Summarizing and Paraphrasing

 

When you are incorporating outside material into your own work (such as for a research paper) you will need to know how to summarize and how to paraphrase. In both instances, you are restating someone else's ideas in your own words. What's the difference? When you summarize, you condense the original material--you use less words to cover the same idea. When you paraphrase, you use roughly the same number of words to restate the original idea. The most important thing to remember, whether you are summarizing or paraphrasing, is that you must not borrow too much from your original source. You must use your own words and your own phrasing. If you do not change enough of the vocabulary and sentence structure of the original passage, you have plagiarized.


Summarizing

Here's an example of a summary of a paragraph from Marjorie Garber's essay, "As They Like It." Read the summary and then answer the questions that follow.

ORIGINAL

The success of a film called Shakespeare n Love may owe a great deal to its witty script by playwright Tom Stoppard and screenwriter Marc Norman, as well as to its personable stars, but not a little of the film's appeal lies in its title. Who among us would not want a front-row seat or a voyeuristic peephole for the spectacle of Shakespeare in love, especially if that love is seen to be the "cause" of his genius?

--Marjorie Garber, "As They Like It," Harper's Magazine

SUMMARY

In her essay "As They Like It," Marjorie Garber suggests that the appeal of the film Shakespeare in Love may have something to do with our desire to see romantic love as the inspiration for a genius like Shakespeare's.

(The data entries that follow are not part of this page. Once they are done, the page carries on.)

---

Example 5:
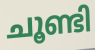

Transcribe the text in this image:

ചൂണ്ടി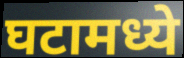
घटामध्ये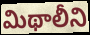
మిథాలీనిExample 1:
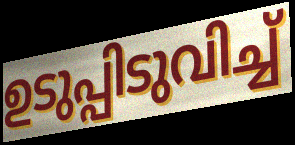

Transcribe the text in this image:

ഉടുപ്പിടുവിച്ച്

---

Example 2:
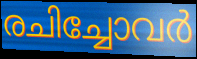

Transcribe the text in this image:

രചിച്ചോവർ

1 A summary is always shorter than the original passage.
True
False

2 You should include all details from the original passage in your summary.
True
False

3 A summary should provide the author and title of the original work.
True
False

 

Paraphrasing

A common mistake writers make when paraphrasing is to simply substitute synonyms into the orignal work. Remember that you must alter sentence structure as well. The following examples will help you to distinguish an acceptable paraphrase from one that borrows too heavily from the original source. Identify whether each paraphrase is "OK" or whether it is "Too Close to the Original."

ORIGINAL

Left partially deaf by a childhood inflammation of the mastoid bones, Thomas Edison throughout his life embraced the world of silence, reveled in its space, allowed it to empower him; as much as any man, perhaps, he recognized silence as the territory of inspiration and cultivated its gifts.

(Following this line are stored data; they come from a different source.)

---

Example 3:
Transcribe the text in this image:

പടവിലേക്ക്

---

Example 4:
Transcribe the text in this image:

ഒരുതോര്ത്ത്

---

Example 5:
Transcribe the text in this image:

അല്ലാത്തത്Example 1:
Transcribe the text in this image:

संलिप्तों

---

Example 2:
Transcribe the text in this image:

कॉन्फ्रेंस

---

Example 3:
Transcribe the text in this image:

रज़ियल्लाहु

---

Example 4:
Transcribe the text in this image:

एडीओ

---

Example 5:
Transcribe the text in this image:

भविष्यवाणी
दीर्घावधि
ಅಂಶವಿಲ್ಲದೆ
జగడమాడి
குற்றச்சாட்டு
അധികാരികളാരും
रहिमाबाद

--Mark Slouka, "Listening for Silence," Harper's Magazine


1 Mark Slouka, in his article "Listening for Silence," informs us that Thomas Edison was left partially deaf by a childhood inflammation of the mastoid bones. Because of this, Slouka says, Edison embraced the world of silence and reveled in its space. Edison recognized silence as the source of inspiration and cultivated it.
OK
Too Close to Original

2 Left hard of hearing by an early problem with the mastoid bones, Thomas Edison his whole life accepted the realm of silence, enjoyed its isolation, let it empower him. Mark Slouka, in his article "Listening for Silence," claims that as much as anyone, Edison understood silence as the place of revelation and cultivated its rewards.
OK
Too Close to Original

3 Mark Slouka, in his article "Listening for Silence," cites Thomas Edison as an example of a man enriched by his isolation from sound. A childhood problem had damaged Edison’s hearing; instead of feeling crippled, Edison appreciated the value of quiet. Silence, Slouka explains, was a necessary source of inspiration for Edison.